→ **SOURCE DOCUMENT**
┌──
“Did becoming a hunter change how you see wildlife?” The question came during a recent book talk.
No, I thought.
In my thirty-plus years as a non-hunter, I enjoyed watching all kinds of wild creatures, from goldfinches and squirrels to rabbits and herons. I still enjoy watching them.
In those three decades, I also took care to avoid causing inadvertent harm. In June, for instance, I kept an eye out for the painted turtles who crawl up from the pond to lay eggs along our driveway, lest I run one over. I still take the same care.
The second part of the question was more focused: “Now, when you see deer, do you see meat on the hoof?”
“No,” I said and began to explain.
As a non-hunter, I took aesthetic pleasure in seeing whitetails. I marveled at their beauty and grace, glad to know that these beings were among my wild neighbors. I still do.
└──
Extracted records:
┌──
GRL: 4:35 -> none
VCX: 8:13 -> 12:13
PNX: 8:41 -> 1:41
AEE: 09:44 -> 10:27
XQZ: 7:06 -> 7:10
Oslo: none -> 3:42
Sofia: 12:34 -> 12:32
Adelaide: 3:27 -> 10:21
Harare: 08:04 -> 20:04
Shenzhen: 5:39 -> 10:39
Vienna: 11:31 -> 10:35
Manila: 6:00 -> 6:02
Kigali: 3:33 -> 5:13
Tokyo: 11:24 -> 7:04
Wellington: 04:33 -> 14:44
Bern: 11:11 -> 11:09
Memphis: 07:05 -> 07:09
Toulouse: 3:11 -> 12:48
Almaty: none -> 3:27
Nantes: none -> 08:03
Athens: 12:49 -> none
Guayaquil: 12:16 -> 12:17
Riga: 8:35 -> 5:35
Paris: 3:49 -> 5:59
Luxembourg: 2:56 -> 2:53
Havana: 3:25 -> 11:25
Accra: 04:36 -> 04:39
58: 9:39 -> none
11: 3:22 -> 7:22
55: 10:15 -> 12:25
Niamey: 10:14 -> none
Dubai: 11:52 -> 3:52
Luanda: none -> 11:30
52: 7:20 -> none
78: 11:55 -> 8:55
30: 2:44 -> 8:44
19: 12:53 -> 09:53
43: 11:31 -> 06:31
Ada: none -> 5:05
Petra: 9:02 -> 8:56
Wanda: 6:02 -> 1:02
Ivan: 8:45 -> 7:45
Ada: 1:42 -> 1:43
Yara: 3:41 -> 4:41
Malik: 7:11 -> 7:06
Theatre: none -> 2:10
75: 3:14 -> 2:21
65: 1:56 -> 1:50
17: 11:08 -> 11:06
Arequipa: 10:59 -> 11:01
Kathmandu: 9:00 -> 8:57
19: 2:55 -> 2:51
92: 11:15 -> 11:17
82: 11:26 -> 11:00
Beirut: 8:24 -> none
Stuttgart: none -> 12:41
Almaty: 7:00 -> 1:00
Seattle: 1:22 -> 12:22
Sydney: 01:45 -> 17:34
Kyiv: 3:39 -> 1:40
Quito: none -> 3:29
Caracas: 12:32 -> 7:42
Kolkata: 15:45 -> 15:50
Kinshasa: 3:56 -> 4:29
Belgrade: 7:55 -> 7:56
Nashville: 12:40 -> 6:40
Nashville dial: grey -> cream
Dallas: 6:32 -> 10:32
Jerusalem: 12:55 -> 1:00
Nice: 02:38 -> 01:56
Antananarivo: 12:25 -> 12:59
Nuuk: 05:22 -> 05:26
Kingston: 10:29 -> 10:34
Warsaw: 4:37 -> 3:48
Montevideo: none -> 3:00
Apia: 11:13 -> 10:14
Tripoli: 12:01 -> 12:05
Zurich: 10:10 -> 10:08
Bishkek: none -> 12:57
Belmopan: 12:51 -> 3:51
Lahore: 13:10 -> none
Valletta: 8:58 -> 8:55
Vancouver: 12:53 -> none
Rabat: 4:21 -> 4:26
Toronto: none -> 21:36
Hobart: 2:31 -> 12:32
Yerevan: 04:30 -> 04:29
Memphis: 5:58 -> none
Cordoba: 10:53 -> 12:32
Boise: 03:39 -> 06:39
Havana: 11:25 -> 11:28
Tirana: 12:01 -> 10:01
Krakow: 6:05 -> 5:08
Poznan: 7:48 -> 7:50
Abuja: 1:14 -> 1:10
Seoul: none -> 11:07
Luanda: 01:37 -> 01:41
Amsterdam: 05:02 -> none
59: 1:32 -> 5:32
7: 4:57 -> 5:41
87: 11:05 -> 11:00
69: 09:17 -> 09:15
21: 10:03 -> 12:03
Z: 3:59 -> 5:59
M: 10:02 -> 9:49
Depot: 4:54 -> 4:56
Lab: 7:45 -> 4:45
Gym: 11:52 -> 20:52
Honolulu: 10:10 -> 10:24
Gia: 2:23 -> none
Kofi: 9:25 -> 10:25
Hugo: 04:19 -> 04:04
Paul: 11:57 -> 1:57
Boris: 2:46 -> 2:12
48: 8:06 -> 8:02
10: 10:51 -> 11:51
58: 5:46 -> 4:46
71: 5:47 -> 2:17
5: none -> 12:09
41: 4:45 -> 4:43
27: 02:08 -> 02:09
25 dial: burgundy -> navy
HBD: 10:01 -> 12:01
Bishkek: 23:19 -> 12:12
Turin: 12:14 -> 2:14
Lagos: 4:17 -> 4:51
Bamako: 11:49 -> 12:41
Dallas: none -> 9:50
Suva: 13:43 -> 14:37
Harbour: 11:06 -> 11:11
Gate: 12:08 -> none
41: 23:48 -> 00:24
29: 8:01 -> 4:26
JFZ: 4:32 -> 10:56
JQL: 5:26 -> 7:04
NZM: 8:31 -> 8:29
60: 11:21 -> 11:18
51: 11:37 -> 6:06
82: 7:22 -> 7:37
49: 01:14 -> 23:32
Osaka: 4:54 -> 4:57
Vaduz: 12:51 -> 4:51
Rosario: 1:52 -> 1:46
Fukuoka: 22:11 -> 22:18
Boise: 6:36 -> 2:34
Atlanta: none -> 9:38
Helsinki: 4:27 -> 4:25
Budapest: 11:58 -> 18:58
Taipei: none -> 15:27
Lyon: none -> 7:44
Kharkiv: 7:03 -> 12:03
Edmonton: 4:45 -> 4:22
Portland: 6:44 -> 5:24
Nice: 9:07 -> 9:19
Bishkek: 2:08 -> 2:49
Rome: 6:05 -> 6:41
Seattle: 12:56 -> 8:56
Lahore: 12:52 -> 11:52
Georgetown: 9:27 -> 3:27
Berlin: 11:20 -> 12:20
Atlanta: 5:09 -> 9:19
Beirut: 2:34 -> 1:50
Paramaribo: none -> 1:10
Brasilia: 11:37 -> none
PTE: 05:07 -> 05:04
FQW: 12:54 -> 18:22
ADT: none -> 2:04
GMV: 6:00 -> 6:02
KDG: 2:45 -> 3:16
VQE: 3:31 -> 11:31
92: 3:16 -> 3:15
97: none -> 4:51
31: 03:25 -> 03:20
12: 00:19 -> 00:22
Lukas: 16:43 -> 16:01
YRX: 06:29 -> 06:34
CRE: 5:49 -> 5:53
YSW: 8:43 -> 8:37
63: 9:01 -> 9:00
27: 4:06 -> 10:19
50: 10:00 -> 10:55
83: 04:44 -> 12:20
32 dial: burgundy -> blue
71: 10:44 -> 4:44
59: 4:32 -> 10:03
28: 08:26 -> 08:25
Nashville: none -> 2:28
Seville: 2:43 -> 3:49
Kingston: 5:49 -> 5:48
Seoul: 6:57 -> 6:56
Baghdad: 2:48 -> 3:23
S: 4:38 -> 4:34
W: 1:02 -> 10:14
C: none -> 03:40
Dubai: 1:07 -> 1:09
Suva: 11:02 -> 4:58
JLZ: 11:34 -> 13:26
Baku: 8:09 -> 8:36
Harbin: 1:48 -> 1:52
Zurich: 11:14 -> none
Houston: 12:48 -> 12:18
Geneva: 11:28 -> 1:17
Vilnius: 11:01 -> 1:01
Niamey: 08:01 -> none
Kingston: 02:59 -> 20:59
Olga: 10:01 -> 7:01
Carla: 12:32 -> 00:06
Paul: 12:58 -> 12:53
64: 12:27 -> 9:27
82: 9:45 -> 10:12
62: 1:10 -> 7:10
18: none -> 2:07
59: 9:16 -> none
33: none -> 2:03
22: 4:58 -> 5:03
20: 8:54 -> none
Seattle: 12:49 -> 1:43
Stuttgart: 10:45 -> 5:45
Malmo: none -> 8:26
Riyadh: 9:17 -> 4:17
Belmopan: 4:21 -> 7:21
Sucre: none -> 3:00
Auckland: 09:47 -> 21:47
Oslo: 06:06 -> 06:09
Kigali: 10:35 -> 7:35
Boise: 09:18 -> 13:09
└──
→ **WORK TO COMPLETE**
Extend the essay about hunting and watching wildlife, starting after its final sentence. The listing has no connection to the essay about hunting and wildlife.

→ **THE ANSWER**
I now have a deeper appreciation for how deer live, eat, and thrive, for how they interact with each other and with other animals, for the difficulties they face each winter. And I have become more attentive to their tracks, to the places where they tend to cross hiking trails, to their patterns of movement across the landscape. Most of the year, though, I simply enjoy seeing them.
As a non-hunter, I also took care to avoid harming deer. Driving at night, I watched roadsides, lest a whitetail suddenly leap in front of the car. I still do. Though aware that hunting season might bring me into a very different relationship with a particular deer, I do everything I can to avoid indiscriminate harm.
And I’m not alone. In my experience, hunters hate the idea of killing a whitetail outside the bounds of hunting, and hate the idea of wounding one in any context. One deer hunter told me how, while mowing the tall grass in front of his hunting cabin, he once came upon a tiny spotted fawn. He stopped cutting immediately, relieved that he had noticed the animal.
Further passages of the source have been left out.